Ending Homelessness Requires Becoming Anti-racist

10.26.20

 By President & CEO Kevin Lindamood


It’s no surprise that the greatest burdens of a global pandemic fall on Black and Brown people. American public health crises, including homelessness, have always hurt these communities hardest. Racism was woven into our public policies and institutions well before the knee of law enforcement launched a national reawakening to it.

White people like me are disproportionately represented among those who are healthy and housed. We are less likely to die prematurely. When compared with Black and Brown people, whites endure far less violence and jail time, earn higher wages, and have many more options for where we live and work.

Health Care for the Homeless is similar to the vast majority of American non-profits: Our administrative and clinical leadership is primarily white, while most of the people we serve (85%) and the staff who work with them (64%) are Black and Brown.
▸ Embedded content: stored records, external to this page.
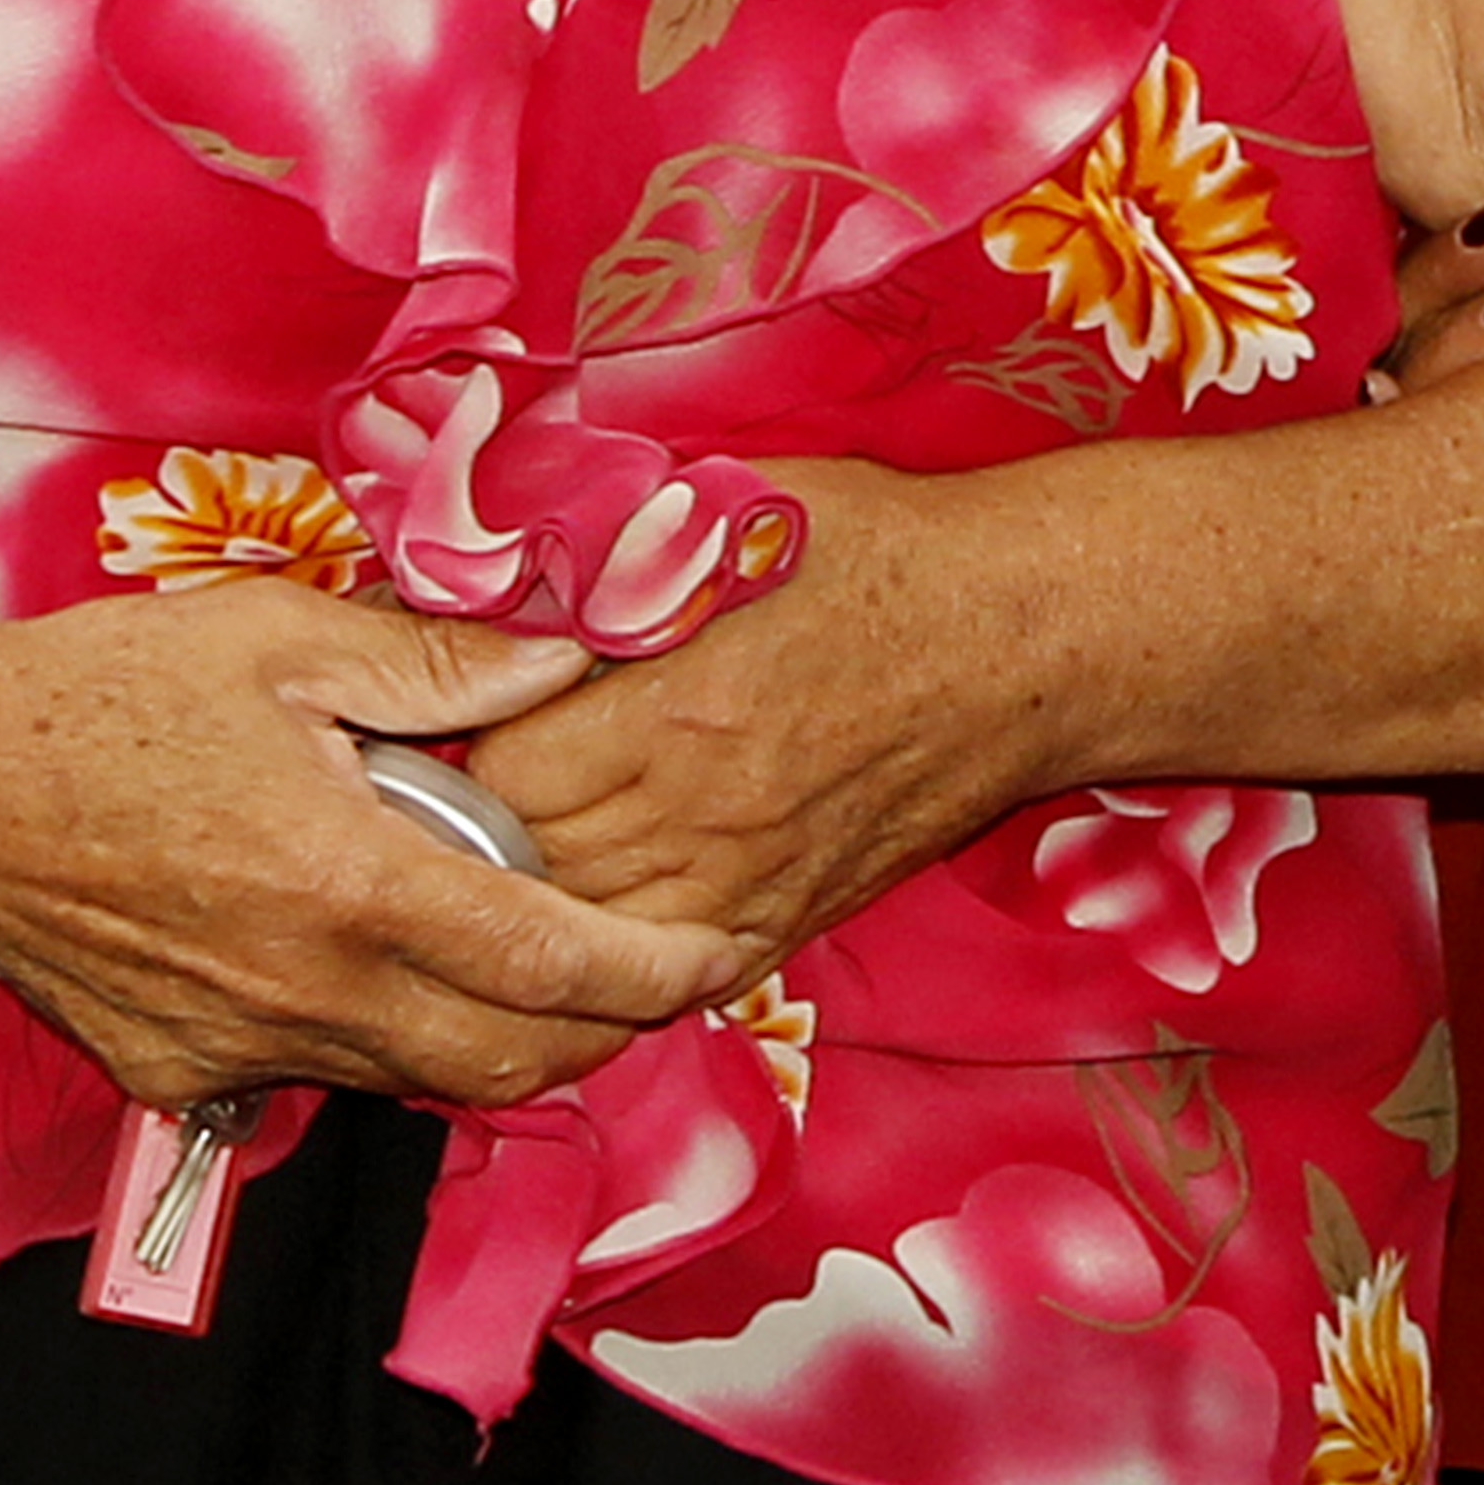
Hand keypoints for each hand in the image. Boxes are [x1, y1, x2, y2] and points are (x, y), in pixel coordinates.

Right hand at [0, 578, 752, 1113]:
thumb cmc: (101, 692)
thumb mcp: (282, 639)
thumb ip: (439, 662)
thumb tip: (574, 649)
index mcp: (352, 885)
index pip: (549, 968)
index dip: (654, 973)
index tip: (721, 954)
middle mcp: (305, 992)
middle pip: (504, 1063)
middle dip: (604, 1035)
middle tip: (657, 975)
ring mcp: (235, 1046)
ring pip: (412, 1081)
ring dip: (494, 1040)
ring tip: (543, 966)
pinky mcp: (175, 1070)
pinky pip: (312, 1075)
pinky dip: (377, 1038)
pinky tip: (384, 964)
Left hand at [451, 458, 1099, 981]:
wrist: (1032, 638)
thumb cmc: (890, 553)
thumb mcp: (745, 506)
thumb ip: (622, 537)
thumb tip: (508, 540)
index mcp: (679, 709)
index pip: (499, 774)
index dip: (457, 745)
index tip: (451, 714)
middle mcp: (705, 818)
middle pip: (526, 869)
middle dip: (477, 829)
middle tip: (454, 784)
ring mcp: (749, 885)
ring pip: (584, 940)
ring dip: (538, 895)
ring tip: (510, 845)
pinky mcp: (791, 924)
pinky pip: (670, 978)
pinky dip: (618, 954)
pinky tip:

Our systems and structures, created primarily by white leaders, are fundamentally flawed. We must evaluate, redesign and reimagine them.

Earlier this year, we at Health Care for the Homeless promised you, our community, to pursue racial equity and inclusion in all we do—from clinical care to culture and operations. This is not the work of a month or a year, but rather a reorientation that will make us a better, more effective organization and further our mission to end homelessness.

We have begun this work in earnest. Hold us accountable. In addition to the service and advocacy you make possible, you should expect to see clear evidence of our racial equity work in the months and years ahead. We are committing time and resources to ensure that our efforts will succeed. If nothing changes, nothing changes.

Join me on the journey. Read, study, listen and commit to the hard work needed to build a just society. Engage with others through our Community of Practice discussions and Facebook group.

Some have asked if a strategic commitment to racial equity is a departure from our mission. I last fielded inquiries like this three years ago when the agency pledged to build housing for those we serve. The questions are interrelated, the answers the same: Racial equity, like affordable housing, is a fulfillment of our mission. We’ll never end homelessness without achieving both.